The Norman contribution to the administrative history of medieval England is a common place of academic inquiry. A significant result of the Conquest of 1066 which has, however, blurred our understanding of social, political and economic change for the nearly two and a half centuries between that event and the end of the reign of Edward I in 1307, is the custom of not including a date of issue in charters.

Charters were the most ubiquitous records of the time and it is estimated that for the 12th and 13th centuries alone over a million have survived as originals or cartulary copies. On the Continent in the 11th century, time and place determined whether a charter would include a date reference.
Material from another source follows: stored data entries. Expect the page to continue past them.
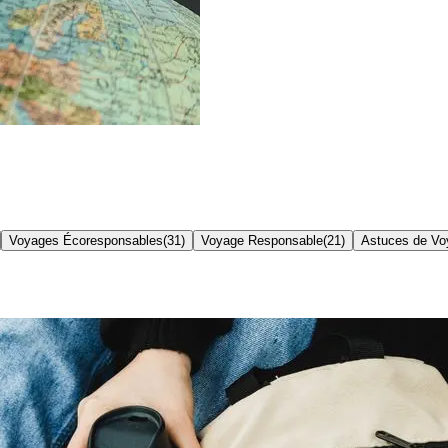
Voyages Écoresponsables
(
31
)
Voyage Responsable
(
21
)
Astuces de Vo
The closer the tie between the issuer and the Roman tradition, the greater the likelihood that it would be dated. But in Burgundy, as in Normandy, the custom of including dates declined steadily from the late tenth century until the middle of the eleventh century, when dating became quite rare. These territories lay well outside the formal control of the French king. It is above all this detachment from royal administrative supervision which may explain why, when the charters of the French monarchy continued to be dated, those of some, at least, of the more independent outlying provinces did not.

In this regard, it was England's fate that the Norman Conquest took place when it did, for with William the Conqueror came the then-current Norman custom of not dating charters at any level of society. The Norman dukes, whose administrative system developed when ties with the French Crown were weak, were clearly unconcerned about the formal letter-writing conventions which European monarchs had adopted from the papal chancery. They bothered little with traditional formality, dispensed with all that was not absolutely essential to the message they wished to convey, and rarely included a date. They sought brevity and conciseness in their charters and carried that administrative principle with them to England where it became a long-standing tradition in its own right.

It was this tradition, rather than a conscious desire to dispense with the concept of time, that led to the enduring English phenomenon of the undated charter. In Normandy, dating returned to the charter text as royal administrative authority spread in the region after it was returned to French control in 1204, while in England it was with the accession in 1189 of Richard I that dating was for the first time regularly introduced to records emanating from the royal chancery. Attachment to tradition being what it is, more than a century passed before that custom was adopted consistently by those who drafted charters elsewhere in the realm. It was not until the early years of the reign of Edward II (1307-27) that it became customary to include dates in private conveyances.